Während die Kanzlerin gar nicht weiß wie ihr geschieht, hat sich Sigmar Gabriel in Windeseile selbst eingeschaltet. Bevor die spanische Justiz über die Auslieferung Akhanlis nach Ankara entscheidet, wies er schon die deutsche Botschaft in Madrid an, die spanische Regierung zu bitten, auf eine Auslieferung zu verzichten. Gabriel selbst telefonierte mit seinem spanischen Amtskollegen Alfonso Dastis und holte das Thema somit auf die höchste Ebene.
Der türkische Präsident schäumt.

[….] Der türkische Präsident Recep Tayyip Erdogan hat Bundesaußenminister Sigmar Gabriel in einer scharfen persönlichen Attacke vor weiterer Kritik an der Türkei gewarnt. „Er kennt keine Grenzen“, kritisierte Erdogan am Samstag in einer im Fernsehen übertragenen Rede mit Blick auf Gabriel. An die Adresse des deutschen Ministers fügte Erdogan hinzu: „Wer sind Sie, dass Sie mit dem Präsidenten der Türkei reden?

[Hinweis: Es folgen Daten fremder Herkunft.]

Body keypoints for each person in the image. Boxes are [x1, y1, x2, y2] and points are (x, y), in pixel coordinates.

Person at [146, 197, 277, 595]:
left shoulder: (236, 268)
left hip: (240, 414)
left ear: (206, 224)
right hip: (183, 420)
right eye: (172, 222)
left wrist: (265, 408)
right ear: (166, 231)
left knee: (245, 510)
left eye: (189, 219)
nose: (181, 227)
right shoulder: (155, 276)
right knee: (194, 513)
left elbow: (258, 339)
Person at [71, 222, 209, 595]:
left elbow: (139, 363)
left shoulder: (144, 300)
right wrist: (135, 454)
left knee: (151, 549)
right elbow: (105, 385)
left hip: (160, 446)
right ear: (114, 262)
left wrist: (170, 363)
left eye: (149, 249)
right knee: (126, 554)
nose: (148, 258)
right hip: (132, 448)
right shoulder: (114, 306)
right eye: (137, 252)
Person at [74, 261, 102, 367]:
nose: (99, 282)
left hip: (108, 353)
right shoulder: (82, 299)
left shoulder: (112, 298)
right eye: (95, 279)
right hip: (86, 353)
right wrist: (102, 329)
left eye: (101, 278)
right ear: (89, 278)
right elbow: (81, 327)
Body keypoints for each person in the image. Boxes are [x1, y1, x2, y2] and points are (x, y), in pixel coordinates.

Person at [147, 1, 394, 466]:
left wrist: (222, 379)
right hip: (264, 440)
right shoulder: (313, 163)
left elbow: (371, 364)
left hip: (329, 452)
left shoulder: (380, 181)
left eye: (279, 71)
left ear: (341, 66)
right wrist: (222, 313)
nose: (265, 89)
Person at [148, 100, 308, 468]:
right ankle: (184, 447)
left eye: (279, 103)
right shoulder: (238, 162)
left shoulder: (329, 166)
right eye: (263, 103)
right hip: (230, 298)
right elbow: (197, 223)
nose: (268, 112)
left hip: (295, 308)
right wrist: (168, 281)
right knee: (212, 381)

Beachten Sie Ihre Grenzen!“
Des weiteren kritisierte der türkische Präsident, dass Gabriel versuche, „uns eine Lektion zu erteilen“. Wiederum an den Bundesaußenminister gerichtet fügte Erdogan hinzu: „Wie lange sind Sie eigentlich in der Politik? Wie alt sind Sie?“
Mit seiner Kritik reagierte Erdogan offenbar darauf, dass sich Gabriel wie andere deutsche Politiker auch – jede Einmischung des türkischen Präsidenten in den deutschen Wahlkampf verbeten hatte. Erdogan hatte türkischstämmige Wähler in Deutschland am Donnerstag aufgefordert, bei der Bundestagswahl im September die Wahl von CDU, SPD und Grünen zu boykottieren, worauf Sigmar Gabriel entsetzt reagierte. […]
(FAZ, 19.08.17)

Was Gabriel hier tut, nämlich mit aller Macht Akhanlis Auslieferung in die Türkei zu verhindern, ist nicht nur moralisch richtig und das was eine deutsche Bundesregierung für ihre Staatsbürger in Not tun muss; es ist auch ein guter Wahlkampfzug, der Merkel, die interessanterweise vom tobenden Türken gar nicht erwähnt wird, schwach aussehen lässt.

Ein Kanzler Schröder hätte sich mit Sicherheit in dieser Situation selbst mit Macht in den Ring geworfen.

Merkel nicht.

Aber auch Schulz bleibt, trotz seiner Bemühungen, medial unbeachtet.